Over the past while, though, the idea of going back to the Huskies kept getting bounced around in meetings and during informal discussions with players and parents and coaches at the rinks. Finally, during a board meeting last November, someone — Spadafora can’t remember exactly who — asked the question: Why aren’t we the Huskies?

Things took off from there. Basically, a return to the group’s foundation was seen as a way to launch a reboot of the entire organization.

A new, modernized logo was designed, a new website was constructed and new uniforms ordered. A new attitude was also created, he says.

Go to that new website and one of the first things that jumps out is a running organizational win-loss record in the top corner. There’s no hiding from results now. Charting how the Huskies as a group are doing and whether things are heading in a positive direction is right there.

He says this is one of the ways they’ll monitor improvement over the next three to five years, which he says is the time frame in which he expects to see significant change.

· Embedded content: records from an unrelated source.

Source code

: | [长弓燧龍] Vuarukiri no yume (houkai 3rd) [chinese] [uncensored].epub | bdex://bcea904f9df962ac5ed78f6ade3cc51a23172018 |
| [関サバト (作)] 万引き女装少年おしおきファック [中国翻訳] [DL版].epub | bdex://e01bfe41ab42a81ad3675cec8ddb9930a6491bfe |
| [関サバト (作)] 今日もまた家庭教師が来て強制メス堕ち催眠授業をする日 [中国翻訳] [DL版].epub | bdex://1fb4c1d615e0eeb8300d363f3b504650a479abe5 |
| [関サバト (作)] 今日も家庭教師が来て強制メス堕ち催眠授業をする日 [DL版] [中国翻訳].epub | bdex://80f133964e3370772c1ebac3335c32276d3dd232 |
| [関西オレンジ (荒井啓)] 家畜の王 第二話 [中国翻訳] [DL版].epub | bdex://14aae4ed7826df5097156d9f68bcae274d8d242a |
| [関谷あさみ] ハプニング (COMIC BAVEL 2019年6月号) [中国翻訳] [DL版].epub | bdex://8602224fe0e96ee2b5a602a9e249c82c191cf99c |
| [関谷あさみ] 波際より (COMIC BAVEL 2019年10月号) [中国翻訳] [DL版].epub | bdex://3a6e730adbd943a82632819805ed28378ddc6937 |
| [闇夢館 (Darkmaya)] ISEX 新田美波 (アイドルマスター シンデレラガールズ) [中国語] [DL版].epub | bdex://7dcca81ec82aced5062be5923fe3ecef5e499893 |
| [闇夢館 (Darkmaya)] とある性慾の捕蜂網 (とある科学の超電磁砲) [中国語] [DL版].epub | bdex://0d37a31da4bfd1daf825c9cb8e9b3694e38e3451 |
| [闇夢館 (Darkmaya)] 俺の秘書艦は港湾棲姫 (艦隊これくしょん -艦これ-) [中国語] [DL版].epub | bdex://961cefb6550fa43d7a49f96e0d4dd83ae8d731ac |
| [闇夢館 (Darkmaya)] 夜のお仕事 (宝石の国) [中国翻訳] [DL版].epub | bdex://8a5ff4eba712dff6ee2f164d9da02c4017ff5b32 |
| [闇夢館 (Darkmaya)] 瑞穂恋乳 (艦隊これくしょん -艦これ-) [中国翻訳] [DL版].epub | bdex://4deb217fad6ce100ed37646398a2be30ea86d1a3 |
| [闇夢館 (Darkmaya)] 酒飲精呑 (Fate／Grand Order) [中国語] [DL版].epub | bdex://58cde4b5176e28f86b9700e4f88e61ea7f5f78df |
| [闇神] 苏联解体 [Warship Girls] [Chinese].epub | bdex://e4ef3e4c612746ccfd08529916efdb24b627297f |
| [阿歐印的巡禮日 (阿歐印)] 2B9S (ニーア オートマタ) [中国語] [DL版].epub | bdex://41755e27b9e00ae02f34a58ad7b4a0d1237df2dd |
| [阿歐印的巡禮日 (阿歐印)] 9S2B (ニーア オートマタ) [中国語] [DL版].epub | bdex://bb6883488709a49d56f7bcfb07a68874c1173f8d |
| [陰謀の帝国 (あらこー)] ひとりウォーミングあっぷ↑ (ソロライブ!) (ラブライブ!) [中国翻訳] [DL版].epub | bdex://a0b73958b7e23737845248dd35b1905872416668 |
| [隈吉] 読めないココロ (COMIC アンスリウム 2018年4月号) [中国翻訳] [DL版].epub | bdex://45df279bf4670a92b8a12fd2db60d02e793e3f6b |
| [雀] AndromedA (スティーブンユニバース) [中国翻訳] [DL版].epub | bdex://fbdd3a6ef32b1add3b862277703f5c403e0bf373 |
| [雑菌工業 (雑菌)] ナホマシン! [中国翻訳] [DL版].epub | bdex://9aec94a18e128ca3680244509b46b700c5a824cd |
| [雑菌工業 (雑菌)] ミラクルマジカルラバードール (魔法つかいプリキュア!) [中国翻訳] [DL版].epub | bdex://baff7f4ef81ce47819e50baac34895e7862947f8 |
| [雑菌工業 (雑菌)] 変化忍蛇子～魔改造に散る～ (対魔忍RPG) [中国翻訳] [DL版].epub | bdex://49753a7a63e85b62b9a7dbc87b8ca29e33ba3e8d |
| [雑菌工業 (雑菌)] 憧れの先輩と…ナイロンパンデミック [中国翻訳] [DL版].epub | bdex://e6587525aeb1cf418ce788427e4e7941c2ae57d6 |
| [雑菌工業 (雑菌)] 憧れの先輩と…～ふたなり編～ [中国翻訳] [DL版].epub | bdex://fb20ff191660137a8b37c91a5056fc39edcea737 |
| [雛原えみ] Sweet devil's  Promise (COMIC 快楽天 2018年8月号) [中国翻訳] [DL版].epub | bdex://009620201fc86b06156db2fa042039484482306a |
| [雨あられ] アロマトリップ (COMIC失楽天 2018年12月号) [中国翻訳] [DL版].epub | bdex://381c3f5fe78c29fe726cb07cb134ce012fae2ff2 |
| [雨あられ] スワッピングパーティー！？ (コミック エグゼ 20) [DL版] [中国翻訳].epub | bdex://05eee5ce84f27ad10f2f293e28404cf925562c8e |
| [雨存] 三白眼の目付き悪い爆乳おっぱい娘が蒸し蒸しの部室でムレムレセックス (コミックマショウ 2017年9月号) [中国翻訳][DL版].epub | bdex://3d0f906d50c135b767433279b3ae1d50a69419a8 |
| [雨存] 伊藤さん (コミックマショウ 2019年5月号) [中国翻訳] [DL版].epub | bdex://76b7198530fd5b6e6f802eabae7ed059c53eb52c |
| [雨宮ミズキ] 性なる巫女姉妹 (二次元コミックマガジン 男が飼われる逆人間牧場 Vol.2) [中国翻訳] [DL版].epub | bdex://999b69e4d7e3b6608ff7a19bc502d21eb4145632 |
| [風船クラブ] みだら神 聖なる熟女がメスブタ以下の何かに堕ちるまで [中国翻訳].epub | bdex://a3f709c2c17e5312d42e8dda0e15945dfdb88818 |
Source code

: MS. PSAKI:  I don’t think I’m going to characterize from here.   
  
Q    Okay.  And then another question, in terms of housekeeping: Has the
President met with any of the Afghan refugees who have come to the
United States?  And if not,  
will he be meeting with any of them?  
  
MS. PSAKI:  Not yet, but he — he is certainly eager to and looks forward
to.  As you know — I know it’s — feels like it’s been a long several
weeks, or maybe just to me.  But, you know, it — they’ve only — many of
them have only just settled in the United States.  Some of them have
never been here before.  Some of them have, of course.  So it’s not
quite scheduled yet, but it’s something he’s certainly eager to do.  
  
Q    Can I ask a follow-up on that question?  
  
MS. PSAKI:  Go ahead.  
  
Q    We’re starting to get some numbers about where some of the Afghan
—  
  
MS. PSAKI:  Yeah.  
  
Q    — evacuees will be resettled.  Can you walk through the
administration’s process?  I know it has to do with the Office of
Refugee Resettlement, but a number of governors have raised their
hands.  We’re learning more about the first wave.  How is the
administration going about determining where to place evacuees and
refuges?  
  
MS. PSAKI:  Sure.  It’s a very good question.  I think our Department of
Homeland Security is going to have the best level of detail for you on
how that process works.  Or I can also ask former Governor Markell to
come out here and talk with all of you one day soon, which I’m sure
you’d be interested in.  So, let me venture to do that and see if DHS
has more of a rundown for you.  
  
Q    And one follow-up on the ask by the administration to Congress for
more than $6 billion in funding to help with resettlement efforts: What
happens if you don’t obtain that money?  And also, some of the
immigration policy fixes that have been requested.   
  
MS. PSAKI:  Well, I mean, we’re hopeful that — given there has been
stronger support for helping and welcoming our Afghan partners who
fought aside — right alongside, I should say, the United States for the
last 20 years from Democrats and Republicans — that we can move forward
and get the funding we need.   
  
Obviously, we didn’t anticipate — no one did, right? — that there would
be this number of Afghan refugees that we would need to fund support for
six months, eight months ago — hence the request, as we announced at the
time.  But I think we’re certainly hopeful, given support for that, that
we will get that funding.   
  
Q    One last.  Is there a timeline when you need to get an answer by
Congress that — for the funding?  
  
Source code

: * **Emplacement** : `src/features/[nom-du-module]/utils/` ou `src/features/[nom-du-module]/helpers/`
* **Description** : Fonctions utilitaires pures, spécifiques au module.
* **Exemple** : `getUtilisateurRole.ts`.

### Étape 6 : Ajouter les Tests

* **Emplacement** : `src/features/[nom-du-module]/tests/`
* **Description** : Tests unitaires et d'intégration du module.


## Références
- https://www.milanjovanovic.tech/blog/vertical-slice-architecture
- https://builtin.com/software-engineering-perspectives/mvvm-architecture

The return to the past has been met with almost unanimous approval. A number of the current players’ parents played as Huskies and are glad for the continuity, even if it was interrupted for a time.

As for that other organization against which his is always compared, Spadafora says he doesn’t give it much though. He says his group isn’t in competition with the Bulldogs. They draw from different geographic zones and have different challenges. He merely wants the new Huskies to offer the best opportunities for its players

That said ...

“If that makes us better than the Bulldogs, we’ll take it.”